## THE RECORDS:
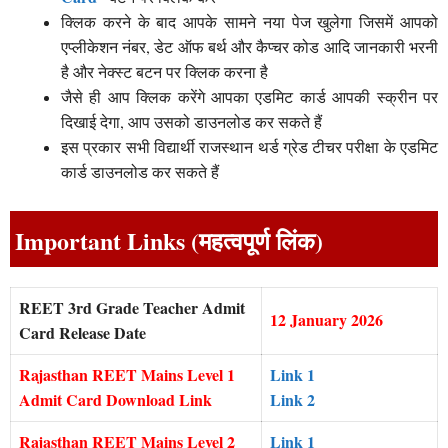
क्लिक करने के बाद आपके सामने नया पेज खुलेगा जिसमें आपको
एप्लीकेशन नंबर, डेट ऑफ बर्थ और कैप्चर कोड आदि जानकारी भरनी
है और नेक्स्ट बटन पर क्लिक करना है
जैसे ही आप क्लिक करेंगे आपका एडमिट कार्ड आपकी स्क्रीन पर
दिखाई देगा, आप उसको डाउनलोड कर सकते हैं
इस प्रकार सभी विद्यार्थी राजस्थान थर्ड ग्रेड टीचर परीक्षा के एडमिट
कार्ड डाउनलोड कर सकते हैं
Important Links (महत्वपूर्ण लिंक)
REET 3rd Grade Teacher Admit
12 January 2026
Card Release Date
Rajasthan REET Mains Level 1
Link 1
Admit Card Download Link
Link 2
Rajasthan REET Mains Level 2
Link 1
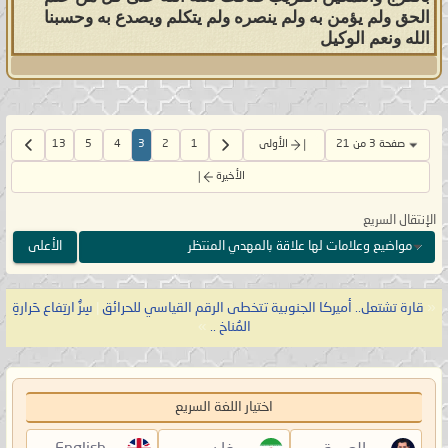
الحق ولم يؤمن به ولم ينصره ولم يتكلم ويصدع به وحسبنا
الله ونعم الوكيل
صفحة 3 من 21
الأولى
1
2
3
4
5
13
الأخيرة
الإنتقال السريع
مواضيع وعلامات لها علاقة بالمهدي المنتظر
الأعلى
«
قارة تشتعل.. أميركا الجنوبية تتخطى الرقم القياسي للحرائق
|
سِرُّ ارتِفاع حَرارةِ
المُناخ ..
»
اختيار اللغة السريع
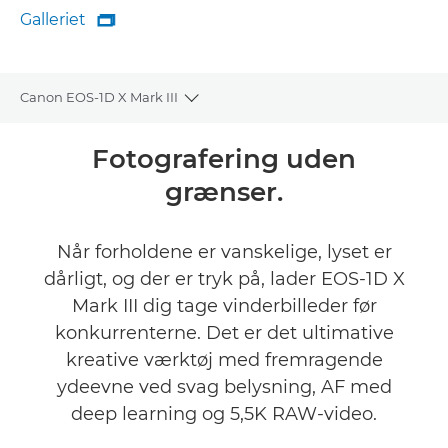
Galleriet

Galleriet
Canon EOS-1D X Mark III
Toggle breadcrumbs
Oversigt
Fotografering uden
grænser.
Specifikationer
Galleriet
Når forholdene er vanskelige, lyset er
dårligt, og der er tryk på, lader EOS-1D X
Anmeldelser
Mark III dig tage vinderbilleder før
konkurrenterne. Det er det ultimative
Support
kreative værktøj med fremragende
ydeevne ved svag belysning, AF med
FIND EN FORHANDLER
deep learning og 5,5K RAW-video.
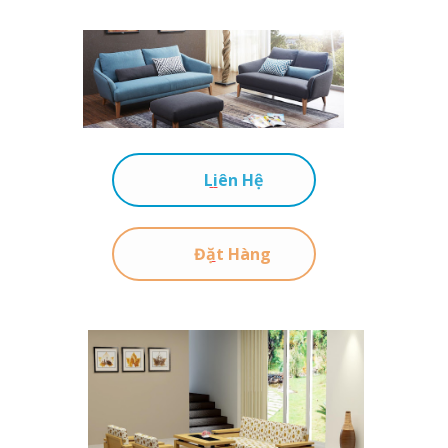
Liên Hệ
Đặt Hàng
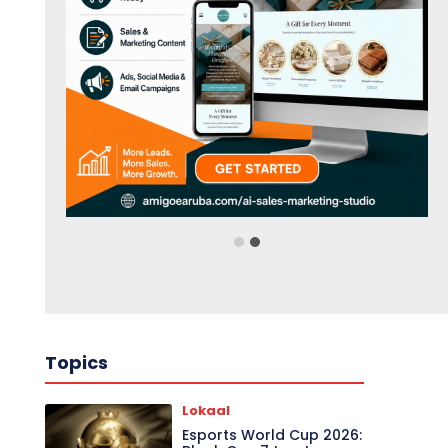
Topics
Lokaal
Esports World Cup 2026:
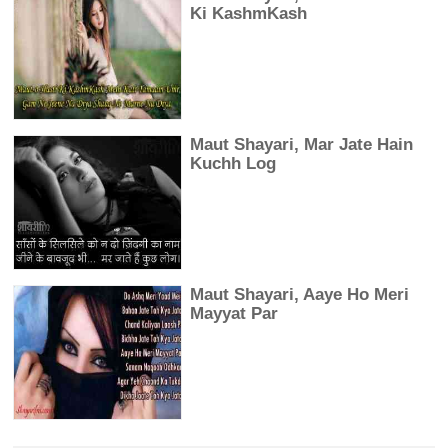
Ki KashmKash
Maut Shayari, Mar Jate Hain
Kuchh Log
Maut Shayari, Aaye Ho Meri
Mayyat Par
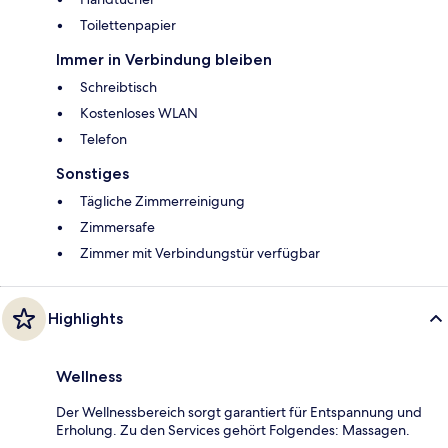
Toilettenpapier
Immer in Verbindung bleiben
Schreibtisch
Kostenloses WLAN
Telefon
Sonstiges
Tägliche Zimmerreinigung
Zimmersafe
Zimmer mit Verbindungstür verfügbar
Highlights
Wellness
Der Wellnessbereich sorgt garantiert für Entspannung und
Erholung. Zu den Services gehört Folgendes: Massagen.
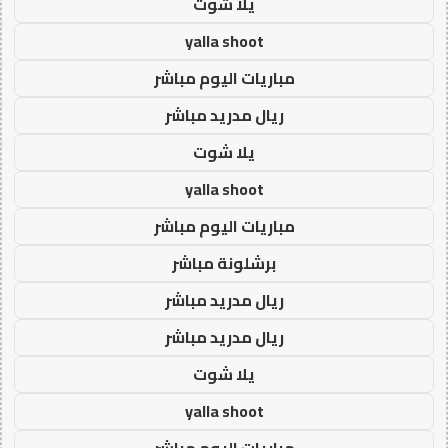
يلا شوت
yalla shoot
مباريات اليوم مباشر
ريال مدريد مباشر
يلا شوت
yalla shoot
مباريات اليوم مباشر
برشلونة مباشر
ريال مدريد مباشر
ريال مدريد مباشر
يلا شوت
yalla shoot
مباريات اليوم مباشر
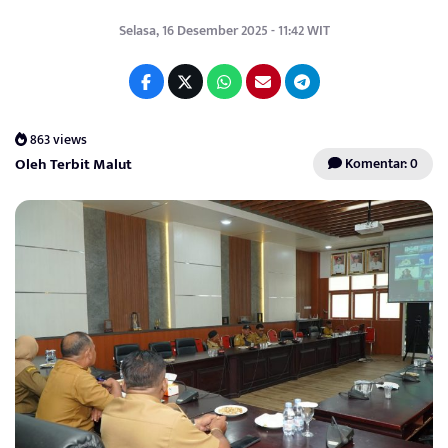
Selasa, 16 Desember 2025 - 11:42 WIT
863 views
Oleh Terbit Malut
Komentar: 0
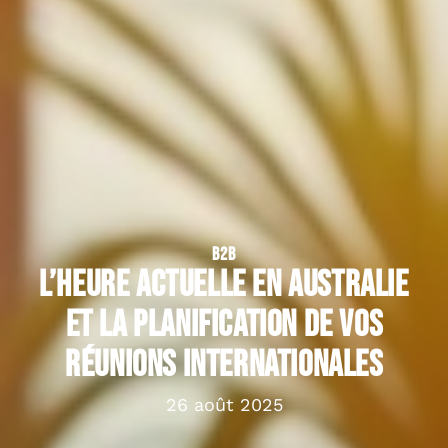
B2B
L’heure actuelle en Australie
et la planification de vos
réunions internationales
26 août 2025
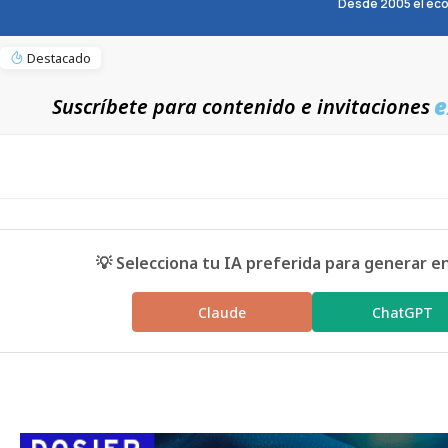
Desde 2005 el eco
Destacado
e
Suscríbete para contenido e invitaciones
💡 Selecciona tu IA preferida para generar e
Claude
ChatGPT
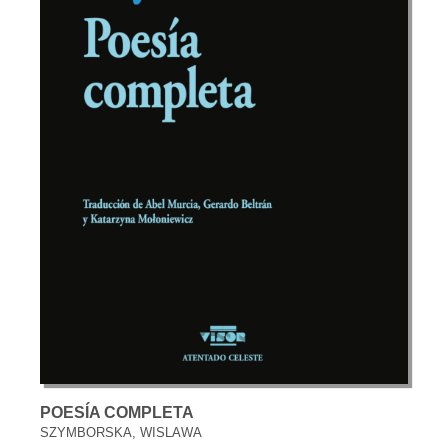
POESÍA COMPLETA
SZYMBORSKA, WISLAWA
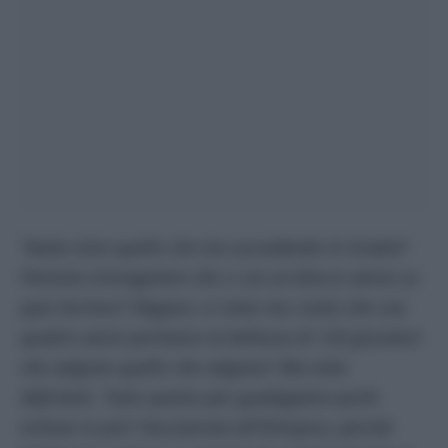
“
Avete visto quello che sta succedendo in Israele?
Potreste immaginare che ci sia un blocco aereo su
quei territori? Ragazzi, vi siete resi conto che con
quattro aerei portiamo la bellezza di 120 giocatori
che valgono quello che valgono? Ma siete
deficienti. Tutto questo per guadagnare pochi
milioni in più? Facciamola all’Olimpico, perché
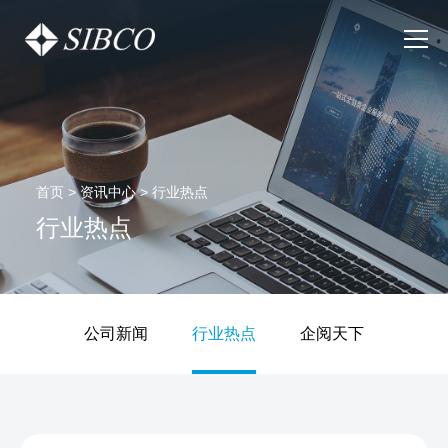
首页
>
资讯中心
>
行业热点
行业热点
公司新闻
行业热点
企阅天下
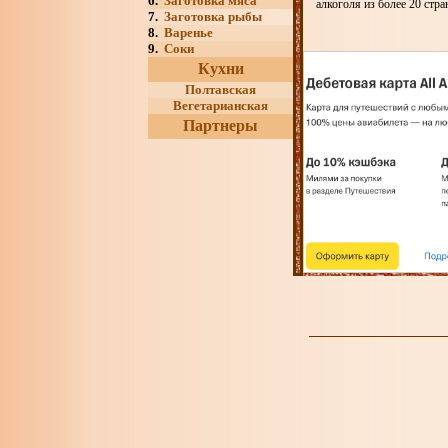
6.
Заготовка мяса
алкоголя из более 20 стр
7.
Заготовка рыбы
8.
Варенье
9.
Соки
Кухни
Полтавская
Вегетарианская
Партнеры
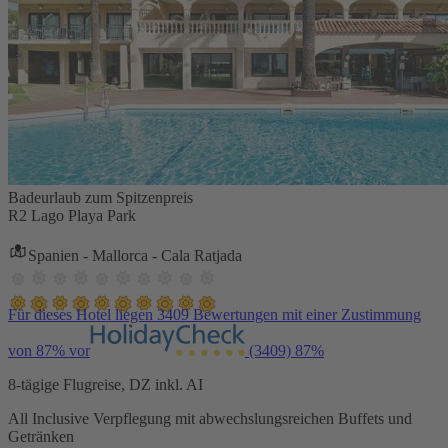
Badeurlaub zum Spitzenpreis
R2 Lago Playa Park
Spanien - Mallorca - Cala Ratjada
Für dieses Hotel liegen 3409 Bewertungen mit einer Zustimmung
von 87% vor
(3409)
87%
8-tägige Flugreise, DZ inkl. AI
All Inclusive Verpflegung mit abwechslungsreichen Buffets und
Getränken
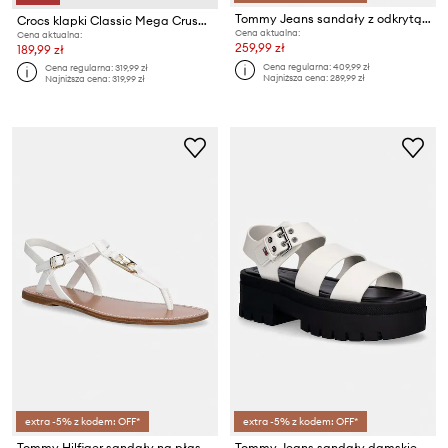
Tommy Jeans sandały z odkrytą piętą damskie TJW JELLY FISHERMAN SANDAL
Crocs klapki Classic Mega Crush Sandal
Cena aktualna:
Cena aktualna:
259,99 zł
189,99 zł
Cena regularna:
409,99 zł
Cena regularna:
319,99 zł
Najniższa cena:
289,99 zł
Najniższa cena:
319,99 zł
extra -5% z kodem: OFF*
extra -5% z kodem: OFF*
Tommy Hilfiger sandały na płaskim obcasie damskie skórzane LEATHER THONG SANDAL
Tommy Jeans sandały damskie skórzane TJW STRAPS LEATHER MAX SANDAL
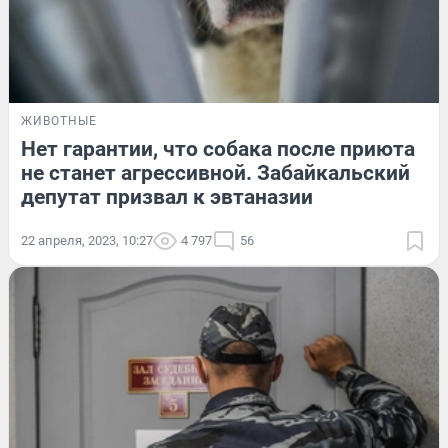
ЖИВОТНЫЕ
Нет гарантии, что собака после приюта
не станет агрессивной. Забайкальский
депутат призвал к эвтаназии
22 апреля, 2023, 10:27
4 797
56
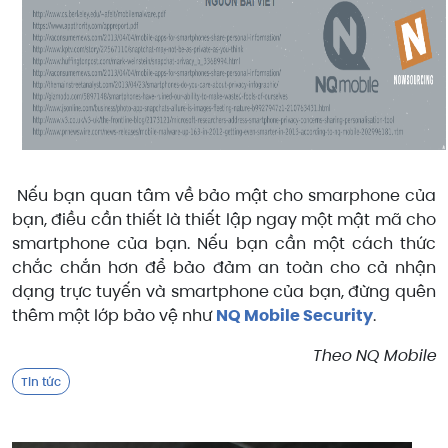
Nếu bạn quan tâm về bảo mật cho smarphone của
bạn, điều cần thiết là thiết lập ngay một mật mã cho
smartphone của bạn. Nếu bạn cần một cách thức
chắc chắn hơn để bảo đảm an toàn cho cả nhận
dạng trực tuyến và smartphone của bạn, đừng quên
thêm một lớp bảo vệ như
NQ Mobile Security
.
Theo NQ Mobile
Tin tức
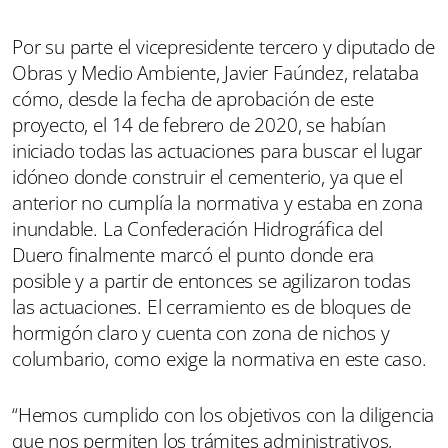
Por su parte el vicepresidente tercero y diputado de
Obras y Medio Ambiente, Javier Faúndez, relataba
cómo, desde la fecha de aprobación de este
proyecto, el 14 de febrero de 2020, se habían
iniciado todas las actuaciones para buscar el lugar
idóneo donde construir el cementerio, ya que el
anterior no cumplía la normativa y estaba en zona
inundable. La Confederación Hidrográfica del
Duero finalmente marcó el punto donde era
posible y a partir de entonces se agilizaron todas
las actuaciones. El cerramiento es de bloques de
hormigón claro y cuenta con zona de nichos y
columbario, como exige la normativa en este caso.
“Hemos cumplido con los objetivos con la diligencia
que nos permiten los trámites administrativos,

## WHAT THE EXERCISE ASKS:
Write out, word for word, the lines from the start of the data through the one holding "Mark III dig tage vinderbilleder før". Omit pictures.

## OUTPUT FOR THIS TASK:
क्लिक करने के बाद आपके सामने नया पेज खुलेगा जिसमें आपको
एप्लीकेशन नंबर, डेट ऑफ बर्थ और कैप्चर कोड आदि जानकारी भरनी
है और नेक्स्ट बटन पर क्लिक करना है
जैसे ही आप क्लिक करेंगे आपका एडमिट कार्ड आपकी स्क्रीन पर
दिखाई देगा, आप उसको डाउनलोड कर सकते हैं
इस प्रकार सभी विद्यार्थी राजस्थान थर्ड ग्रेड टीचर परीक्षा के एडमिट
कार्ड डाउनलोड कर सकते हैं
Important Links (महत्वपूर्ण लिंक)
REET 3rd Grade Teacher Admit
12 January 2026
Card Release Date
Rajasthan REET Mains Level 1
Link 1
Admit Card Download Link
Link 2
Rajasthan REET Mains Level 2
Link 1
الحق ولم يؤمن به ولم ينصره ولم يتكلم ويصدع به وحسبنا
الله ونعم الوكيل
صفحة 3 من 21
الأولى
1
2
3
4
5
13
الأخيرة
الإنتقال السريع
مواضيع وعلامات لها علاقة بالمهدي المنتظر
الأعلى
«
قارة تشتعل.. أميركا الجنوبية تتخطى الرقم القياسي للحرائق
|
سِرُّ ارتِفاع حَرارةِ
المُناخ ..
»
اختيار اللغة السريع
Galleriet

Galleriet
Canon EOS-1D X Mark III
Toggle breadcrumbs
Oversigt
Fotografering uden
grænser.
Specifikationer
Galleriet
Når forholdene er vanskelige, lyset er
dårligt, og der er tryk på, lader EOS-1D X
Anmeldelser
Mark III dig tage vinderbilleder før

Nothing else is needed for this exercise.